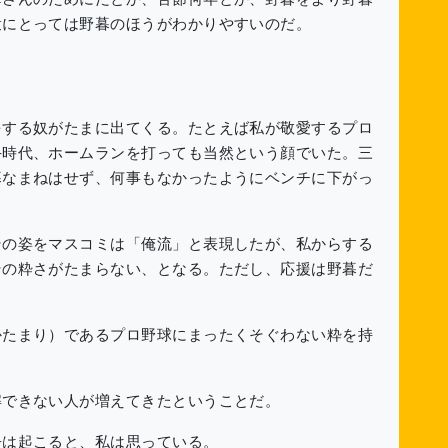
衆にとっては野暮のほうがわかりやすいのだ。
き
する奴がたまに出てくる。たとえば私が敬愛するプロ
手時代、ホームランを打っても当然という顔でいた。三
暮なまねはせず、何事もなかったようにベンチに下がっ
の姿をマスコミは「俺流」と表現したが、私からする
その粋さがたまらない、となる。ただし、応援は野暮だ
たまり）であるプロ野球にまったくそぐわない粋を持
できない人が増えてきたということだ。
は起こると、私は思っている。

WORK INSTRUCTIONS = Every entry, word for word: repeat it, but skip the images.

YOUR RESPONSE =
衆にとっては野暮のほうがわかりやすいのだ。
き
する奴がたまに出てくる。たとえば私が敬愛するプロ
手時代、ホームランを打っても当然という顔でいた。三
暮なまねはせず、何事もなかったようにベンチに下がっ
の姿をマスコミは「俺流」と表現したが、私からする
その粋さがたまらない、となる。ただし、応援は野暮だ
たまり）であるプロ野球にまったくそぐわない粋を持
できない人が増えてきたということだ。
は起こると、私は思っている。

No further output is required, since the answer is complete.